§ Records supplied
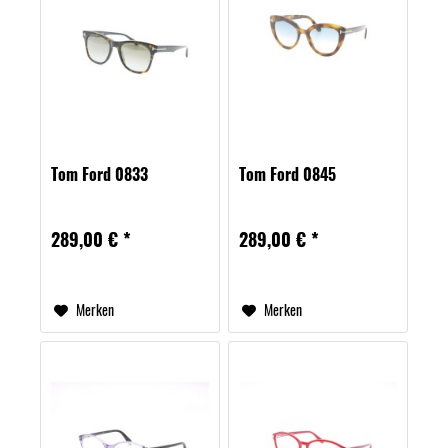
Tom Ford 0833
Tom Ford 0845
289,00 € *
289,00 € *
Merken
Merken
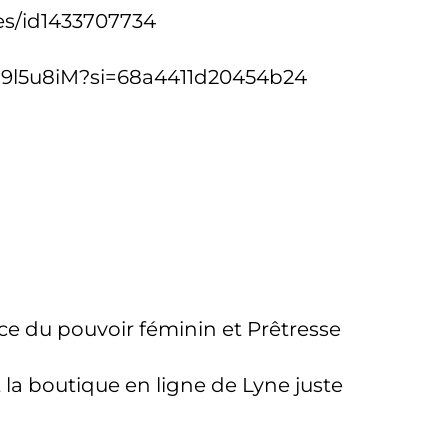
es/id1433707734
B9l5u8iM?si=68a4411d20454b24
ce du pouvoir féminin et Prêtresse
la boutique en ligne de Lyne juste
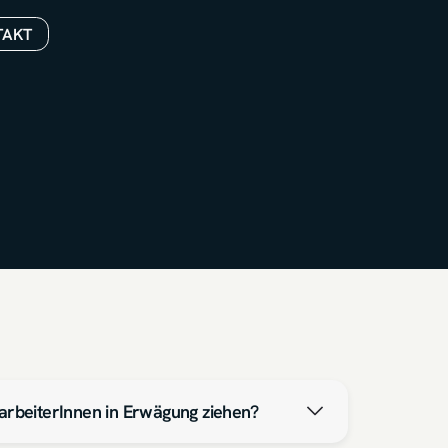
TAKT
tarbeiterInnen in Erwägung ziehen?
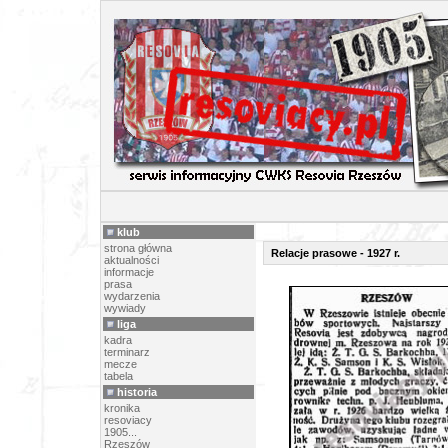
RELACJE 
klub
strona główna
Relacje prasowe - 1927 r.
aktualności
informacje
prasa
wydarzenia
wywiady
liga
kadra
terminarz
mecze
tabela
historia
kronika
resoviacy
1905...
Rzeszów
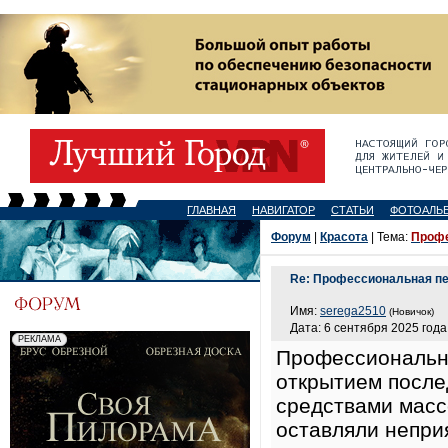
ГЛАВНАЯ
НАВИГАТОР
СТАТЬИ
ФОТОАЛЬ
Форум
|
Красота
| Тема:
Профе
Re: Профессиональная пе
Имя:
serega2510
(Новичок)
Дата: 6 сентября 2025 года,
Профессиональна
открытием после
средствами масс
оставляли непри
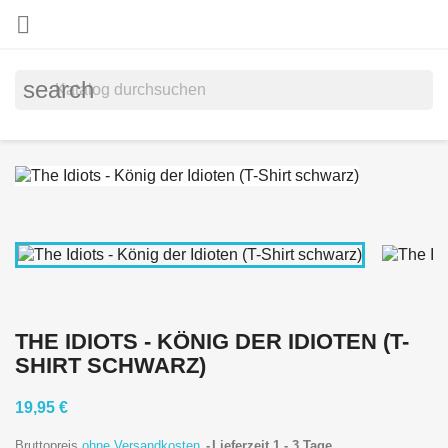

search
THE IDIOTS - KÖNIG DER IDIOTEN (T-
SHIRT SCHWARZ)
19,95 €
Bruttopreis
ohne Versandkosten
Lieferzeit 1 - 3 Tage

§ Task directions
Print exactly the line containing "Re: Профессиональная пе" and every line after it through the final line above, and leave all pictures out.

§ Completed exercise
Re: Профессиональная пе
Имя:
serega2510
(Новичок)
Дата: 6 сентября 2025 года,
Профессиональна
открытием после
средствами масс
оставляли непри

search
THE IDIOTS - KÖNIG DER IDIOTEN (T-
SHIRT SCHWARZ)
19,95 €
Bruttopreis
ohne Versandkosten
Lieferzeit 1 - 3 Tage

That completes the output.